[Task goal] Set down each entry as it stands. Skip the pictures.

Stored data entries
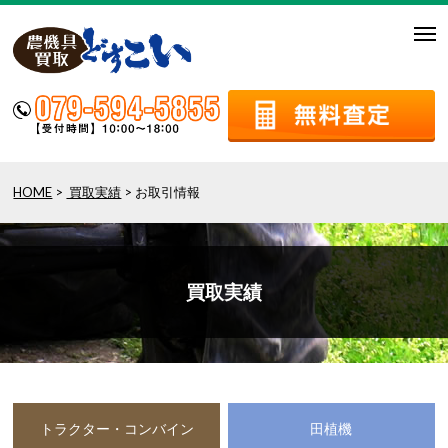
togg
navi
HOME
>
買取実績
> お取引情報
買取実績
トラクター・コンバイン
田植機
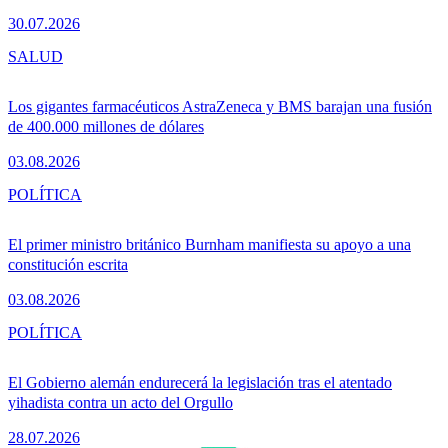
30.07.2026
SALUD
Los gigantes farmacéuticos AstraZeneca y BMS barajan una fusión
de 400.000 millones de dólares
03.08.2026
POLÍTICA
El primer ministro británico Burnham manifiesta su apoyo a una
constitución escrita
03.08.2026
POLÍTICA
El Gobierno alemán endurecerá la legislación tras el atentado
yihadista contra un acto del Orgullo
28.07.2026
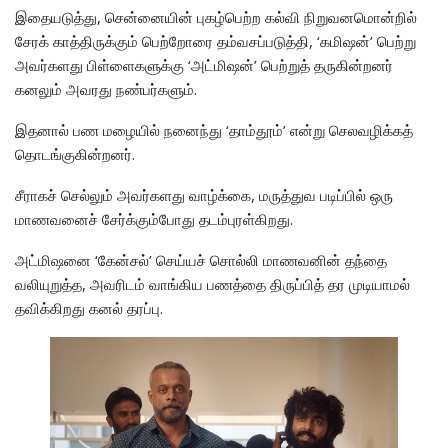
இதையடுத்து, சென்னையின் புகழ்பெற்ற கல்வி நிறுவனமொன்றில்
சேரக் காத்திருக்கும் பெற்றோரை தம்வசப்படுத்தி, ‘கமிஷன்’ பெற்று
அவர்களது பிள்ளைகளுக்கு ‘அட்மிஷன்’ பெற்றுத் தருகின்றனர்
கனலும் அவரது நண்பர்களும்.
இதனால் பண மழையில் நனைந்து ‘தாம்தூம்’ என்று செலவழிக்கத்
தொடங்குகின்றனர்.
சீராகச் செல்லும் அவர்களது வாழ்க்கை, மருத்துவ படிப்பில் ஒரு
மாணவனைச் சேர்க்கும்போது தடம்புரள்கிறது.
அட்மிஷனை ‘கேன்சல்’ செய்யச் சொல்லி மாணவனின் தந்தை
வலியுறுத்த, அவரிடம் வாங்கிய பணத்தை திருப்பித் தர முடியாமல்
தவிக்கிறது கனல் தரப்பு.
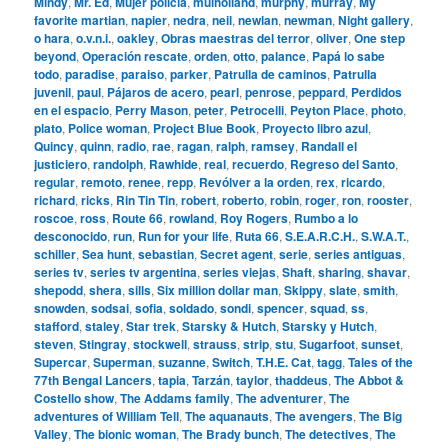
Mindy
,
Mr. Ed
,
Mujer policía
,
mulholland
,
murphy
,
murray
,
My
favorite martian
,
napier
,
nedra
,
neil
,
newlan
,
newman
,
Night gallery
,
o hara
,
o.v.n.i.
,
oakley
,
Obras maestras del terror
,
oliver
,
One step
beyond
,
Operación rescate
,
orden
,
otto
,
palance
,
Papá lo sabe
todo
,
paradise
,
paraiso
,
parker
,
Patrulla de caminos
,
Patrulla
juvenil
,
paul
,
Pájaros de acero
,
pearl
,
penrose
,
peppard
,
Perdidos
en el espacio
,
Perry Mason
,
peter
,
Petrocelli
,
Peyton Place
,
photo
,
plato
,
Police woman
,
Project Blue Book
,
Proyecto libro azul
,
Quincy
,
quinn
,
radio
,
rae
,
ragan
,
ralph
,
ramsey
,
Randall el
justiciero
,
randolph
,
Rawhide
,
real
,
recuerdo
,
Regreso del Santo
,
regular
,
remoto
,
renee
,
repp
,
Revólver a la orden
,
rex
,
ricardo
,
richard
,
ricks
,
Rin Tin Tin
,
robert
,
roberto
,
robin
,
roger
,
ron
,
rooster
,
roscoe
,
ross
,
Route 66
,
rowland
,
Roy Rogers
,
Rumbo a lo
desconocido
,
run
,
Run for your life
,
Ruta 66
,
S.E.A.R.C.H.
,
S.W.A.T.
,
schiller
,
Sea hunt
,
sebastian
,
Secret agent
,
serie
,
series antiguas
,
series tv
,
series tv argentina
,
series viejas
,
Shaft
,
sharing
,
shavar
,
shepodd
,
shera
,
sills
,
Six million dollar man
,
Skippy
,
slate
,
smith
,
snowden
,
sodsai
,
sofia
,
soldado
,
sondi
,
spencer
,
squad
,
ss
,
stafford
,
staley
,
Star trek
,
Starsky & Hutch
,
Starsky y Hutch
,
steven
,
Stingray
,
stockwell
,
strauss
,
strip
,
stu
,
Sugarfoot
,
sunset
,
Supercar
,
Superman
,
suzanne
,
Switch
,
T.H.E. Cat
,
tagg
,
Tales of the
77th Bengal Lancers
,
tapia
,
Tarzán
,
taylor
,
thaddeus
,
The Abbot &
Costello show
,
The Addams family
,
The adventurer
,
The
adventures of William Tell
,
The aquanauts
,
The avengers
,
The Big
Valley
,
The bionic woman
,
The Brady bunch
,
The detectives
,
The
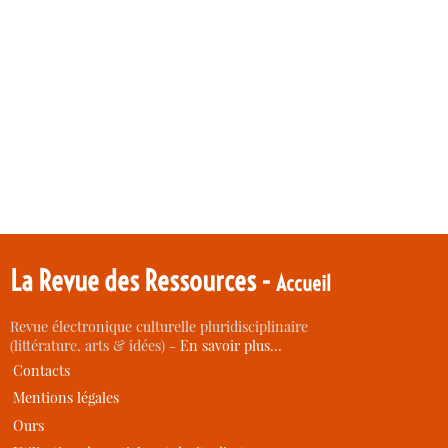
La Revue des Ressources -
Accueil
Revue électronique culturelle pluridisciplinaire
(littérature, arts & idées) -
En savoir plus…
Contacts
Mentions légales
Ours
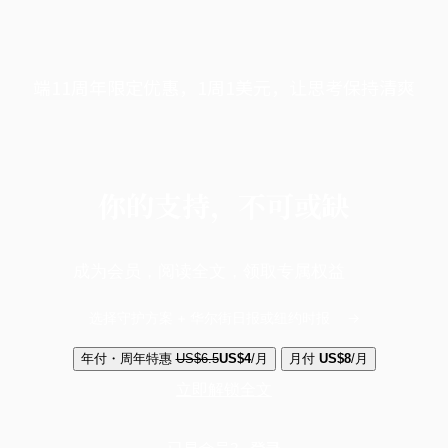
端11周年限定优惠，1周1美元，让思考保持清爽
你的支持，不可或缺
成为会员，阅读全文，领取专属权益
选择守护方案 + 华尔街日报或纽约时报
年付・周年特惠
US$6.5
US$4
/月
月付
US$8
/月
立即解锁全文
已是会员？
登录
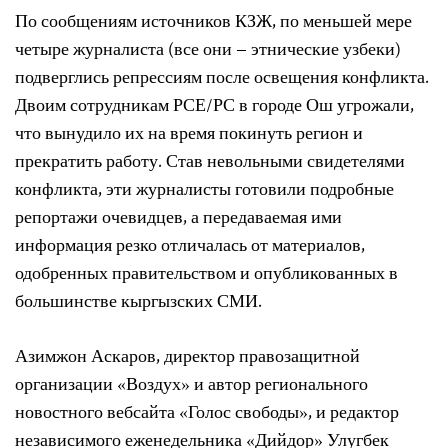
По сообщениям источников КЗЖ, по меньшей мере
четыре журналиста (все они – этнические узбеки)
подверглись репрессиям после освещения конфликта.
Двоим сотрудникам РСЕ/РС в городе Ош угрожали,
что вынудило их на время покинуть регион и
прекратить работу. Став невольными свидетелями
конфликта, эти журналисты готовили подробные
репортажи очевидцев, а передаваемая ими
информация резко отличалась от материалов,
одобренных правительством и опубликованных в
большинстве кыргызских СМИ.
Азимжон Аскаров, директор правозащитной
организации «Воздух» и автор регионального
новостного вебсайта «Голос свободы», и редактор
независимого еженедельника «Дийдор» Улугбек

[Answer to this exercise]
togg
navi
HOME
>
買取実績
> お取引情報
買取実績
トラクター・コンバイン
田植機
30.07.2026
SALUD
Los gigantes farmacéuticos AstraZeneca y BMS barajan una fusión
de 400.000 millones de dólares
03.08.2026
POLÍTICA
El primer ministro británico Burnham manifiesta su apoyo a una
constitución escrita
03.08.2026
POLÍTICA
El Gobierno alemán endurecerá la legislación tras el atentado
yihadista contra un acto del Orgullo
28.07.2026
இதையடுத்து, சென்னையின் புகழ்பெற்ற கல்வி நிறுவனமொன்றில்
சேரக் காத்திருக்கும் பெற்றோரை தம்வசப்படுத்தி, ‘கமிஷன்’ பெற்று
அவர்களது பிள்ளைகளுக்கு ‘அட்மிஷன்’ பெற்றுத் தருகின்றனர்
கனலும் அவரது நண்பர்களும்.
இதனால் பண மழையில் நனைந்து ‘தாம்தூம்’ என்று செலவழிக்கத்
தொடங்குகின்றனர்.
சீராகச் செல்லும் அவர்களது வாழ்க்கை, மருத்துவ படிப்பில் ஒரு
மாணவனைச் சேர்க்கும்போது தடம்புரள்கிறது.
அட்மிஷனை ‘கேன்சல்’ செய்யச் சொல்லி மாணவனின் தந்தை
வலியுறுத்த, அவரிடம் வாங்கிய பணத்தை திருப்பித் தர முடியாமல்
தவிக்கிறது கனல் தரப்பு.
Mindy
,
Mr. Ed
,
Mujer policía
,
mulholland
,
murphy
,
murray
,
My
favorite martian
,
napier
,
nedra
,
neil
,
newlan
,
newman
,
Night gallery
,
o hara
,
o.v.n.i.
,
oakley
,
Obras maestras del terror
,
oliver
,
One step
beyond
,
Operación rescate
,
orden
,
otto
,
palance
,
Papá lo sabe
todo
,
paradise
,
paraiso
,
parker
,
Patrulla de caminos
,
Patrulla
juvenil
,
paul
,
Pájaros de acero
,
pearl
,
penrose
,
peppard
,
Perdidos
en el espacio
,
Perry Mason
,
peter
,
Petrocelli
,
Peyton Place
,
photo
,
plato
,
Police woman
,
Project Blue Book
,
Proyecto libro azul
,
Quincy
,
quinn
,
radio
,
rae
,
ragan
,
ralph
,
ramsey
,
Randall el
justiciero
,
randolph
,
Rawhide
,
real
,
recuerdo
,
Regreso del Santo
,
regular
,
remoto
,
renee
,
repp
,
Revólver a la orden
,
rex
,
ricardo
,
richard
,
ricks
,
Rin Tin Tin
,
robert
,
roberto
,
robin
,
roger
,
ron
,
rooster
,
roscoe
,
ross
,
Route 66
,
rowland
,
Roy Rogers
,
Rumbo a lo
desconocido
,
run
,
Run for your life
,
Ruta 66
,
S.E.A.R.C.H.
,
S.W.A.T.
,
schiller
,
Sea hunt
,
sebastian
,
Secret agent
,
serie
,
series antiguas
,
series tv
,
series tv argentina
,
series viejas
,
Shaft
,
sharing
,
shavar
,
shepodd
,
shera
,
sills
,
Six million dollar man
,
Skippy
,
slate
,
smith
,
snowden
,
sodsai
,
sofia
,
soldado
,
sondi
,
spencer
,
squad
,
ss
,
stafford
,
staley
,
Star trek
,
Starsky & Hutch
,
Starsky y Hutch
,
steven
,
Stingray
,
stockwell
,
strauss
,
strip
,
stu
,
Sugarfoot
,
sunset
,
Supercar
,
Superman
,
suzanne
,
Switch
,
T.H.E. Cat
,
tagg
,
Tales of the
77th Bengal Lancers
,
tapia
,
Tarzán
,
taylor
,
thaddeus
,
The Abbot &
Costello show
,
The Addams family
,
The adventurer
,
The
adventures of William Tell
,
The aquanauts
,
The avengers
,
The Big
Valley
,
The bionic woman
,
The Brady bunch
,
The detectives
,
The
La Revue des Ressources -
Accueil
Revue électronique culturelle pluridisciplinaire
(littérature, arts & idées) -
En savoir plus…
Contacts
Mentions légales
Ours
端11周年限定优惠，1周1美元，让思考保持清爽
你的支持，不可或缺
成为会员，阅读全文，领取专属权益
选择守护方案 + 华尔街日报或纽约时报
年付・周年特惠
US$6.5
US$4
/月
月付
US$8
/月
立即解锁全文
已是会员？
登录
По сообщениям источников КЗЖ, по меньшей мере
четыре журналиста (все они – этнические узбеки)
подверглись репрессиям после освещения конфликта.
Двоим сотрудникам РСЕ/РС в городе Ош угрожали,
что вынудило их на время покинуть регион и
прекратить работу. Став невольными свидетелями
конфликта, эти журналисты готовили подробные
репортажи очевидцев, а передаваемая ими
информация резко отличалась от материалов,
одобренных правительством и опубликованных в
большинстве кыргызских СМИ.
Азимжон Аскаров, директор правозащитной
организации «Воздух» и автор регионального
новостного вебсайта «Голос свободы», и редактор
независимого еженедельника «Дийдор» Улугбек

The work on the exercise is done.